When he came to her again with yet another question, she turned to him with a huge smile and said,
当他几天后找莱文提问题时,莱文笑容满面地对他说:
"I am going to answer all of your questions. I really am.
“你的所有问题我都会回答,真的。
But right now, the only thing that is going to keep me from falling down on the floor and having a heart attack right in front of you
不过,如果你不怕我急得突发心脏病,
is for you to get out of your chair, go back to your desk, and write the paragraphs we need for Congress."
那么就请你赶紧把稿子写了。”
It worked beautifully.
这番话果然立刻起效。
A colleague at Google, Adam Freed, and I were frustrated by someone at work who was making our jobs very difficult.
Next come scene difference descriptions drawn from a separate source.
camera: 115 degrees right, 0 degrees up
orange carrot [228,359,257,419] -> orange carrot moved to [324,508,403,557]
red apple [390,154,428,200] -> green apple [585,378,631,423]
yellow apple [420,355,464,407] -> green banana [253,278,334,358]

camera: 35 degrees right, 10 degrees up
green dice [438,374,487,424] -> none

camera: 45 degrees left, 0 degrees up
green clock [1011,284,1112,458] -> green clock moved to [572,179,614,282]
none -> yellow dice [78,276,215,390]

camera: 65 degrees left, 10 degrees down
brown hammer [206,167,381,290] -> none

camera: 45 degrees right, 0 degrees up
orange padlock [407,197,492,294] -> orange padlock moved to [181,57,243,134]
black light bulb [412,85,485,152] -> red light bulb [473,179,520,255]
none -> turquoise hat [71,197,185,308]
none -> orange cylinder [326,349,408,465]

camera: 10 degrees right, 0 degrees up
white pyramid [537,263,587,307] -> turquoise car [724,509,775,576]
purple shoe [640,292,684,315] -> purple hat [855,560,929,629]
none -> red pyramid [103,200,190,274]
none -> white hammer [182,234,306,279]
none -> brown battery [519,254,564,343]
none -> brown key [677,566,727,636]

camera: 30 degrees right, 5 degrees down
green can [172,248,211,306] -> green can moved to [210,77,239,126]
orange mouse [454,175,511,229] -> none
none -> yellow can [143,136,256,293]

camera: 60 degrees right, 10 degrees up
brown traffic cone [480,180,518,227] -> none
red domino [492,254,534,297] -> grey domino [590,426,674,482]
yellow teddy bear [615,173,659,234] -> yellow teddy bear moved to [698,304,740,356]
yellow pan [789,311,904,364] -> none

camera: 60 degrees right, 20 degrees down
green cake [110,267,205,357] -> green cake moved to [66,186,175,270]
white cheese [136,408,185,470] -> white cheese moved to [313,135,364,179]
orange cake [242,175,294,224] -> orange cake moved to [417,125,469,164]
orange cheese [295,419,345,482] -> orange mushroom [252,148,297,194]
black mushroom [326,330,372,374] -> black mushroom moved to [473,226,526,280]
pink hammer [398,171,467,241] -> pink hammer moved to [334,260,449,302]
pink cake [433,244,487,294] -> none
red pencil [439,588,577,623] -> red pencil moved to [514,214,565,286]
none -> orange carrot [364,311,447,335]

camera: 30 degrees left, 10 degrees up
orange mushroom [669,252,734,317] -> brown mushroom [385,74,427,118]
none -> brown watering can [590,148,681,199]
在谷歌工作时,由于某位员工的个人原因,我们的工作很难开展。当时,亚当·弗里德和我常常感到泄气。
I met with her several times and earnestly explained that I felt that she was second-guessing our every move and preventing progress.
我和这个员工面谈过几次,并且非常诚心地向她解释说,我感觉她总是在事后对我们工作进行负面的评判,以致阻碍了项目的进展。
During each heartfelt discussion, she would listen and nod and thank me for raising the matter.
在交流时,她都会边听边点头,并感谢我能如实相告。
I would leave feeling better. Then the situation would get worse.
当时我的心情也好了许多,但此后情况却没有任何好转。
Adam took a totally different approach.
弗里德和我采用的方式完全不同。
He invited her to lunch.
他邀请那位员工一起吃午餐、
They met at the Google cafe, chatted a bit, and then he looked at her and jokingly asked, "Why do you hate me?"
聊天,然后看着她,半开玩笑地问道:“你为什么会那么恨我呢?”
Where I had failed repeatedly, Adam broke through.
我那过不去的坎儿,弗里德一下子就过去了。
She asked why he would make that joke, which gave him a chance to explain in a way she was able to hear.
她问他为什么要这么说,于是弗里德用她能真正接受的方式处理了这个问题。
Unfortunately, our sense of humor sometimes fails us when we need it most.
遗憾的是,当最需要幽默感的时候,我们往往力不从心。
When I get emotional, it's very hard for me to treat a problem lightly.
当我情绪开始激动时,便很难轻松地面对问题。